Yeah....I really appreciate it....I didn't even get it from hooking up....lame, atleast if a girl gets u sick when u r hooking up it was fun in its inception...
TBS has betrayed me by telling me tyler perry is funny
It totally doesn't make me a groupie if I hooked up with him before he was in the Olympics
I've never seen the starbucks guy more terrified than when you dove out the car window after your credit card
Yea I've gotten enough hickeys in my life to know what I'd look like with a neck tattoo. I think I'm getting a neck tattoo.
I woke up on top of his counter next to a pot of boiling water and an empty package of ramen... what happened to the ramen, we will never know.

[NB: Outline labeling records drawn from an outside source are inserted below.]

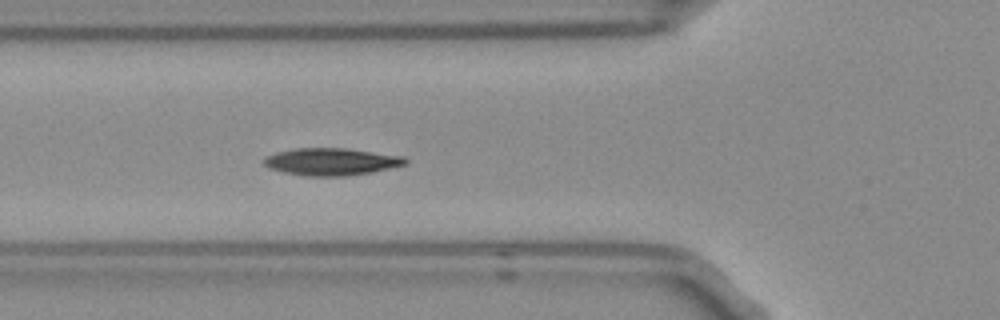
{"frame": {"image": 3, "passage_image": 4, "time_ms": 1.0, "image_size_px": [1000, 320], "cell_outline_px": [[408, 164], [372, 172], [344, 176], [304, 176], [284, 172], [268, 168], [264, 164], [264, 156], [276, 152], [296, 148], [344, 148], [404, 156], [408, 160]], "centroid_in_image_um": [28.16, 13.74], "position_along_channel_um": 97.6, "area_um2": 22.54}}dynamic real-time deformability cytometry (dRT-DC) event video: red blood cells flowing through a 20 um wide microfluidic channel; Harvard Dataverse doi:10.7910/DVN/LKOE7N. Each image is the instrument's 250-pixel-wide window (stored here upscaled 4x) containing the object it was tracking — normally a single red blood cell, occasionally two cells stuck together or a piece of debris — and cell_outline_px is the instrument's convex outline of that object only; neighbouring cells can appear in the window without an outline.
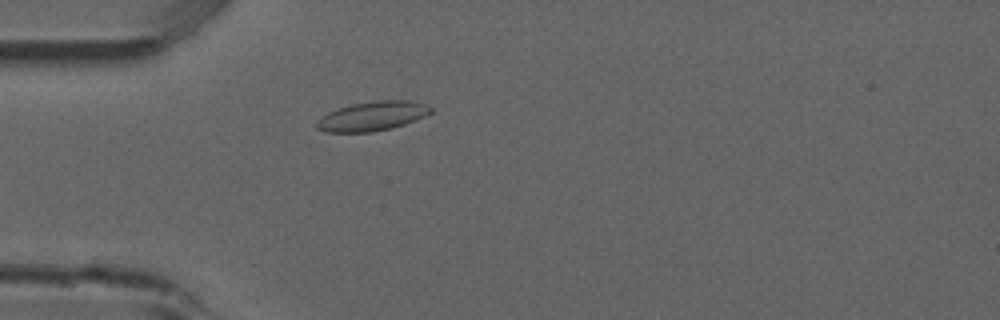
{"species": "common noctule bat (a hibernating species)", "species_latin": "Nyctalus noctula", "temperature_condition": "room temperature", "stored_images_in_passage": 51, "camera_frame_rate_fps": 3000, "um_per_image_px": 0.085, "animal": {"sex": "male", "forearm_length_mm": 52.5}, "frame": {"image": 1, "passage_image": 13, "time_ms": 4.0, "image_size_px": [1000, 320], "cell_outline_px": [[432, 112], [416, 120], [392, 128], [372, 132], [324, 132], [316, 128], [316, 120], [320, 116], [328, 112], [352, 104], [376, 100], [412, 100], [428, 104], [432, 108]], "centroid_in_image_um": [31.65, 9.86], "position_along_channel_um": 53.3, "area_um2": 19.71}}
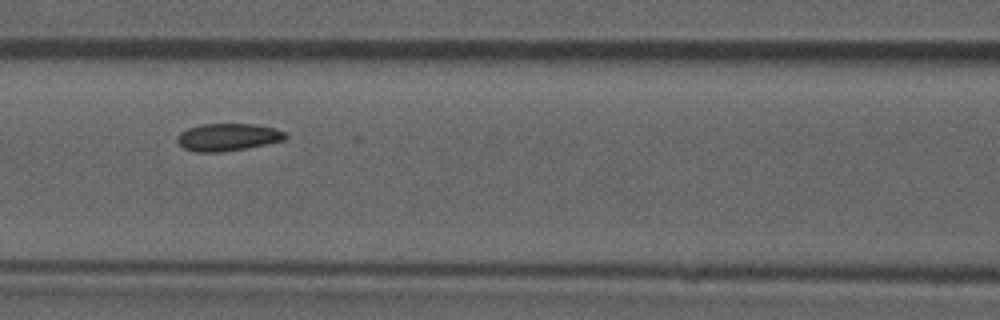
{"frame": {"image": 2, "passage_image": 21, "time_ms": 6.667, "image_size_px": [1000, 320], "cell_outline_px": [[288, 136], [284, 140], [248, 148], [220, 152], [196, 152], [184, 148], [176, 140], [176, 136], [180, 132], [188, 128], [200, 124], [256, 124], [276, 128], [284, 132]], "centroid_in_image_um": [19.36, 11.65], "position_along_channel_um": 147.2, "area_um2": 17.4}}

I may or may not have definitely said the words "how do I put this beer in my purse without looking like an alcoholic" last night.
Look, you don't know disfunction until you've sat on the john taking a shit and crying while totally sober.
It's one of those "I can't stand you but we're stuck in the same hotel room tonight so let's fuck until one of us passes out" kind of nights.
there's a 50/50 chance the night will end in alcohol-induced rituals of satanic nature
She acted like falling "up" the stairs was a fucking physics phenomenon. I call that Tuesday nights.
I assure you, it was not a Porn Hub Bee Movie parody.
I just walked in on Joel doing a buck naked tripod headstand in front of the mirror so he could see the bug bite on his balls
You are, as of last night, the self declared king of pooping. Long may you reign.
It's 3 am. Nothing I've tried can get the taste of failure and vomit out of my mouth.